> [Problem description]
Beginning with the line that contains "Payer Hieronimus", transcribe every line down to the end of the entries, exactly, and no other lines.

> [Exercise data]
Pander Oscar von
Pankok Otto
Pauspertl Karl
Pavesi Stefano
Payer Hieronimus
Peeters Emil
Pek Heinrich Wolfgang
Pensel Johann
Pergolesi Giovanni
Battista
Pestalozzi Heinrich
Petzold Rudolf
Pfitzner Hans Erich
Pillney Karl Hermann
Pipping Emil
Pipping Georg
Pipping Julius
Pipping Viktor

> [Solution to the problem]
Payer Hieronimus
Peeters Emil
Pek Heinrich Wolfgang
Pensel Johann
Pergolesi Giovanni
Battista
Pestalozzi Heinrich
Petzold Rudolf
Pfitzner Hans Erich
Pillney Karl Hermann
Pipping Emil
Pipping Georg
Pipping Julius
Pipping Viktor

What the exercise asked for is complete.